Stochastic modelling of insulin sensitivity variability in critical care

https://doi.org/10.1016/j.bspc.2006.09.003Get rights and content

Abstract

Tight glycemic control has been shown to reduce mortality by 29–45% in critical care. Targeted glycemic control in critical care patients can be achieved by frequent fitting and prediction of a patient's modelled insulin sensitivity index, SI. This parameter can vary significantly in the critically ill due to the evolution of their condition and drug therapy.

A three-dimensional stochastic model of SI variability is constructed using 18 long-term retrospective critical care patients’ data. Given SI for an hour, the stochastic model returns the probability distribution of SI for the next hour. Consequently, the resulting glycemic distribution 1 h following a known insulin and/or nutrition intervention can be derived. Knowledge of this distribution enables more accurate predictions for glycemic control with pre-determined likelihood based on confidence intervals.

Clinical control data from eight independent critical care glycemic control trials were re-evaluated using the stochastic model. The stochastic model successfully captures the identified SI variation trend, accounting for 84% of measurements over time within the 0.90 confidence band, and 45% with a 0.50 confidence. Incorporating the stochastic model into the numerical glucose–insulin dynamics model, a virtual cohort was generated, imitating typical glucose–insulin dynamics in a critically ill population. Control trial simulations on this virtual cohort showed that the 0.90 confidence intervals cover 88% of measurements, and the 0.5 confidence intervals cover 46%. These results indicate that the stochastic model provides first order estimate of insulin sensitivity, SI, variation and resulting glycemic variation in critical care.

Introduction

Critically ill patients often experience stress-induced hyperglycemia and high levels of insulin resistance, even given no history of diabetes [1], [2], [3], [4], [5], [6], [7], [8], [9], [10], [35]. The metabolic response to stress is characterised by major, highly variable changes in glucose metabolism. Increased secretion of counter-regulatory hormones leads to a rise in endogenously produced glucose and the rate of hepatic gluconeogenesis, and a concomitant reduction in insulin sensitivity. Tight glucose control has been shown to reduce intensive care unit (ICU) patient mortality by 45% if average glucose is less than 6.1 mmol/L for a cardiac care population [9], [10]. Krinsley [12] showed a 25–30% total reduction in mortality over a broader critical care population with a higher average glucose limit of 7.75 mmol/L. Therefore, control algorithms that provide tight regulation for glucose intolerant ICU patients would reduce mortality and the burden on time and medical resources.
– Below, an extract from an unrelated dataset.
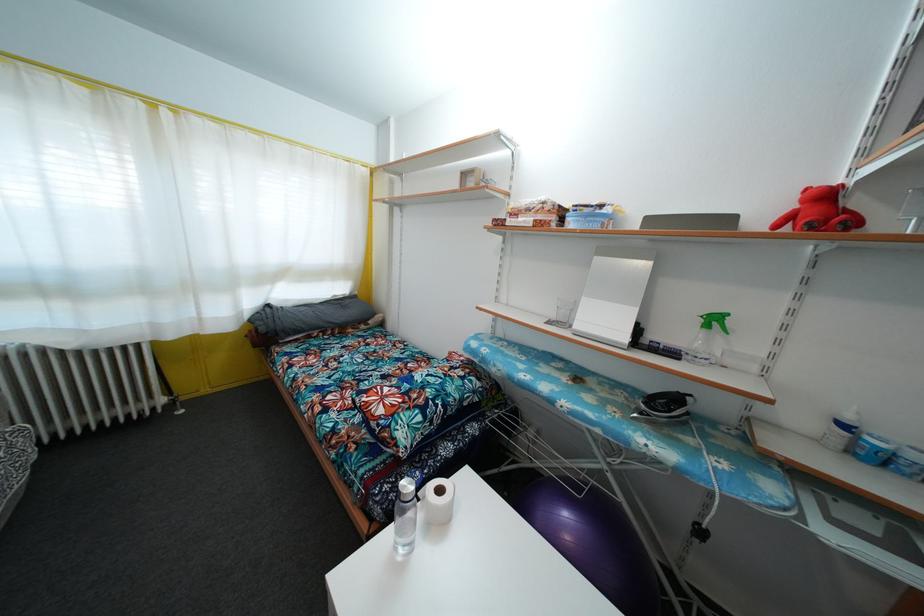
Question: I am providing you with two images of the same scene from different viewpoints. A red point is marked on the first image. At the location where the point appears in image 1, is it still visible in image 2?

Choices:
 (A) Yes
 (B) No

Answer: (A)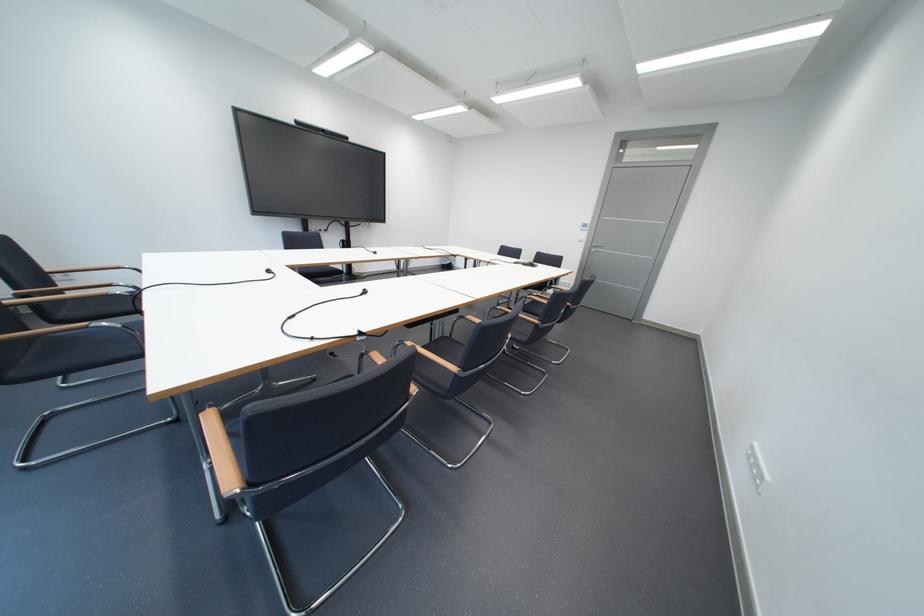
Previous clinical glycemic control studies include [13], [14], [15], [16], [17], [18]. Chase et al. [13] and Doran et al. [16] focused on critical care patients, whose glucose–insulin dynamics are highly variable due to the stress of their illness and the impact of drug therapies. Chase et al. [13] developed a control algorithm that has been clinically verified in ICU to reduce elevated blood glucose levels in a controlled, predictable manner, while accounting for inter-patient variability and varying physiological condition. The overall approach is a targeted adaptive control scheme that identifies changes in patient dynamics, particularly with respect to insulin sensitivity.

Following Chase et al. [13], better understanding and modelling of patient variability in the critical care population can lead to better glycemic management in ICU. In particular, a common risk in any intensive insulin therapy is hypoglycemic events. Many current ad hoc intensive insulin therapy protocols have reported hypoglycaemic episodes up to 25% of incident rate [9], [19], [20], [21]. Many studies have shown that an episode of hypoglycaemia can lead to counter-regulation and severe rebound hyperglycemia, which is particularly difficult to control [22], [23], [24], [25]. Hypoglycaemic episodes therefore present a significant added risk in providing intensive insulin therapy in the ICU.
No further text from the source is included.